Ik kan me voorstellen dat sommige moslims de soefi´s betichten van idolatrie. Dat zag ikzelf ook op veel momenten. Mensen die zich verdrongen om de hand of zelfs de voeten van sheikh Nazim te kussen en de restanten van een kopje koffie van de sheikh aan elkaar doorgaven, alsof daarin alle zegen en wijsheid zou zitten. Mensen die zich kleedden als de sheikh en misschien dachten dat ze hiermee op hem gingen lijken. Maar ik zie dat meer als de naïviteit van de volgers. Sheikh Nazim heeft hier nooit om gevraagd. Hij zei altijd dat islam naseeha (advies) is.

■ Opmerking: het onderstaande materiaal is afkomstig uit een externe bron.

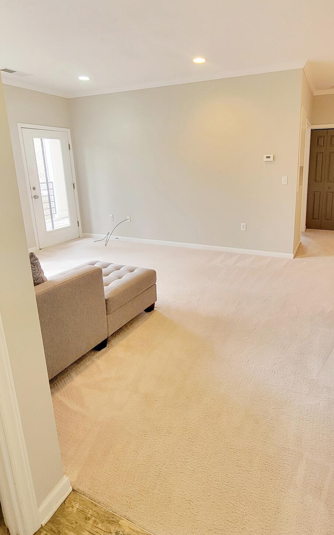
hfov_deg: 61.6
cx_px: 203
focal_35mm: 19
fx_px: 277
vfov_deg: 87.6
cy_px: 234
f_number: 2.2
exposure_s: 1/60.2
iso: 320
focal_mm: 2.2
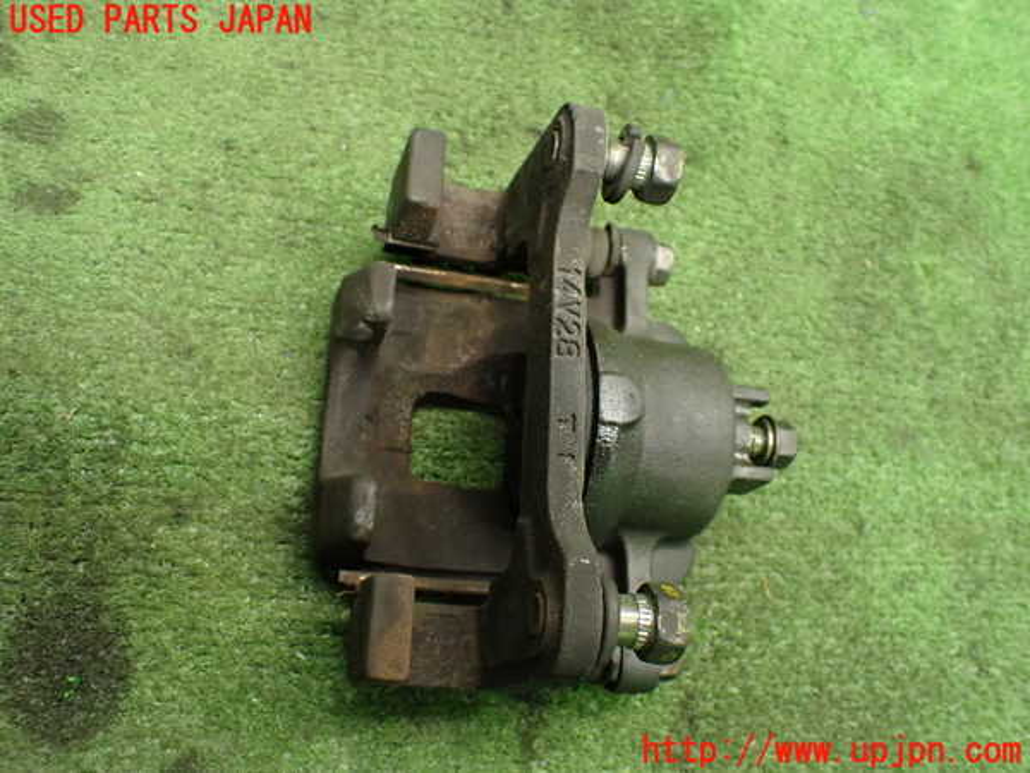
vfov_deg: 46.8
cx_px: 515
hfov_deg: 60.0
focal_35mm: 30
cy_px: 386
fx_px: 893
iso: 800
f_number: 2.3
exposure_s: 1/80
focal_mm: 5.4
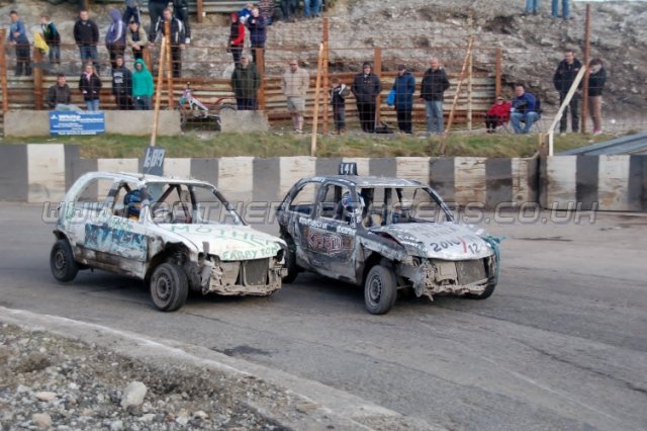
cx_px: 324
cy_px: 216
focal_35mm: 69
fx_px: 1239
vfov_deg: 19.7
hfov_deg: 29.3
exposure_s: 1/500
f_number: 5
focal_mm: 46
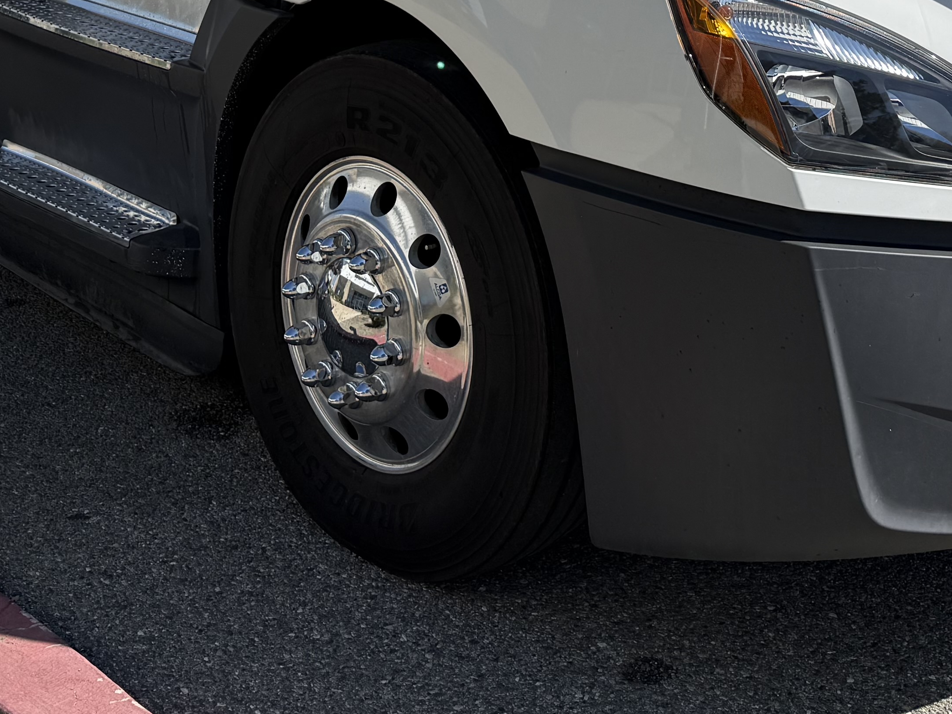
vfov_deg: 21.2
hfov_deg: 30.7
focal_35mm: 63
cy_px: -206
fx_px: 1733
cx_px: 489
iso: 80
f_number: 1.78
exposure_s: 1/6173
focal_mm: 6.76
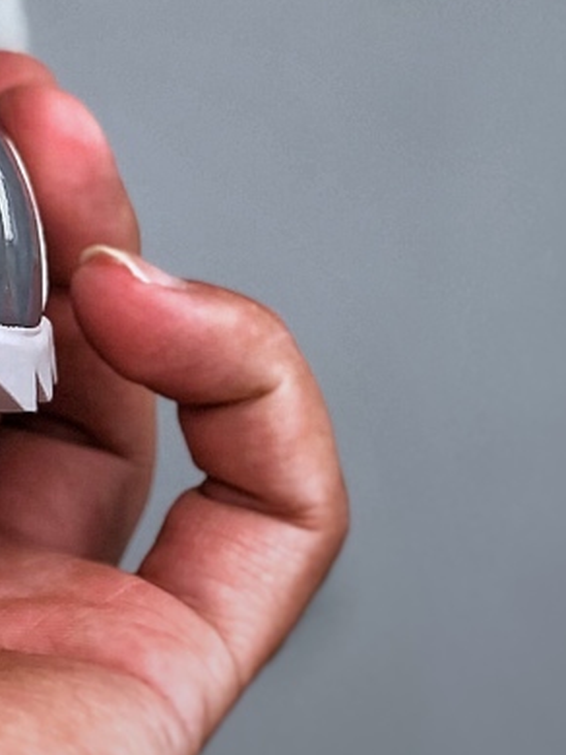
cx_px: -456
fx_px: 4598
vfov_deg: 9.2
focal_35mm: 211
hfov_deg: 6.9
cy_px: -246
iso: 32
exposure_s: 1/100
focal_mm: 6.6
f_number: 2.8
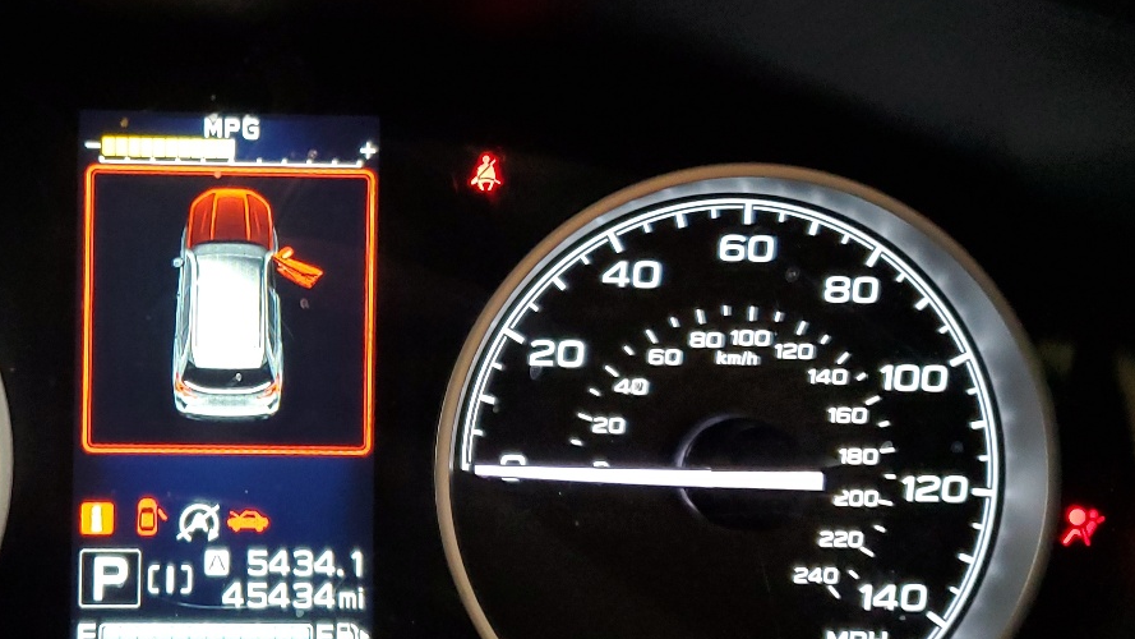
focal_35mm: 51
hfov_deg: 38.8
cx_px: 199
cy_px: 330
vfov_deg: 23.5
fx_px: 1535
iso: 219
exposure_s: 1/60.2
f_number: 1.5
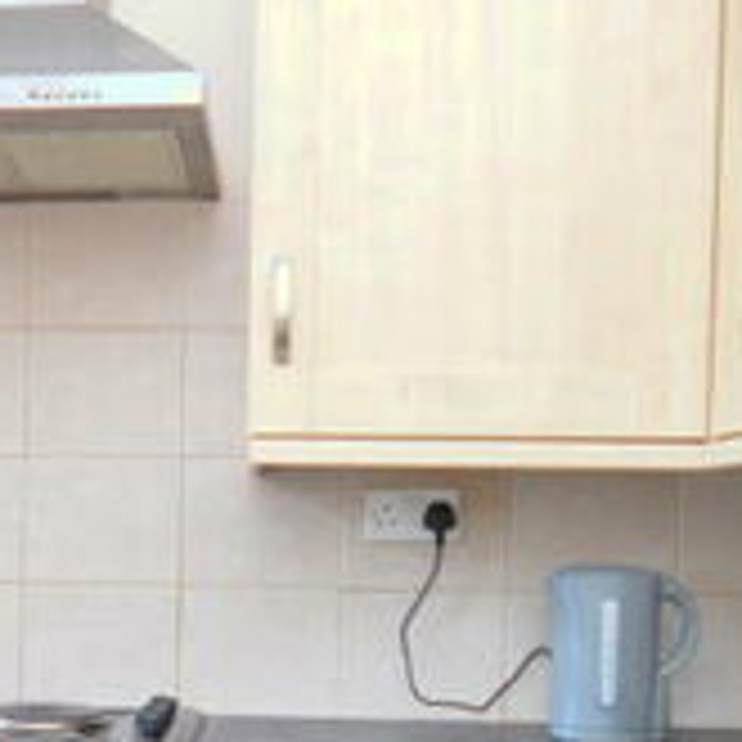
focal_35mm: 54
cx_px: 76
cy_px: 612
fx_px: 1310
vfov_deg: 30.7
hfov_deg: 30.3
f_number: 3.5
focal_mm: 10
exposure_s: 1/60
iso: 1250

Je kunt luisteren en gehoorzamen of niet. Hij beschouwde zichzelf als een nederige dienaar van Allah en nam nooit het woord soefi in de mond. Hij was een echte moslim, iemand die zijn wil ondergeschikt had gemaakt aan die van zijn Schepper en daardoor een voorbeeld voor ons.

Maar zo zijn er meer. Zoals de imam in de video die ik in mijn vorige stukje deelde. In zijn manier van praten en met al zijn wijsheid doet hij me denken aan sheikh Nazim. Ik zie nur (licht) op zijn gezicht en veel kalmte. Hij noemt zichzelf vast geen soefi. Misschien is hij wel een salafi. Maar dat zijn allemaal maar etiketten. Het gaat om de intentie van een persoon en het gedrag. Hij benadrukt dat de mens hier is met een taak. Dat het belangrijk is om je nuttig te maken. Dat kan op wat voor manier dan ook. En dit (maar dat zijn mijn woorden) overstijgt alle godsdiensten en alle etiketten die de mens daaraan geeft. Iedereen kan goed zijn. Sommige mensen behagen God zonder erbij stil te staan. Misschien beschouwen ze zich zelfs als ongelovig. Het gaat allemaal om intentie en gedrag.

´Een goede moslim (lees mens) is iemand die niemand en niets pijn doet, niet met zijn tong en niet met zijn handelen,´ zei sheikh Nazim vaak. Of ook weleens (en daarbij keek hij mij glimlachend aan): ´Als je iets van plan bent om te doen of te zeggen, vraag je dan af of Allah er blij mee zal zijn. Als het antwoord ´ja´ is, doe het dan en zo niet dan doe het niet´.

Simpel toch. Zo zie ik dus nu mijn geloof. Ik heb me 30 jaar verdiept in de islam. Er zijn zoveel boeken te vinden over islam en soefisme. Maar ik kijk ze niet meer in. Het zit allemaal in mijn hart.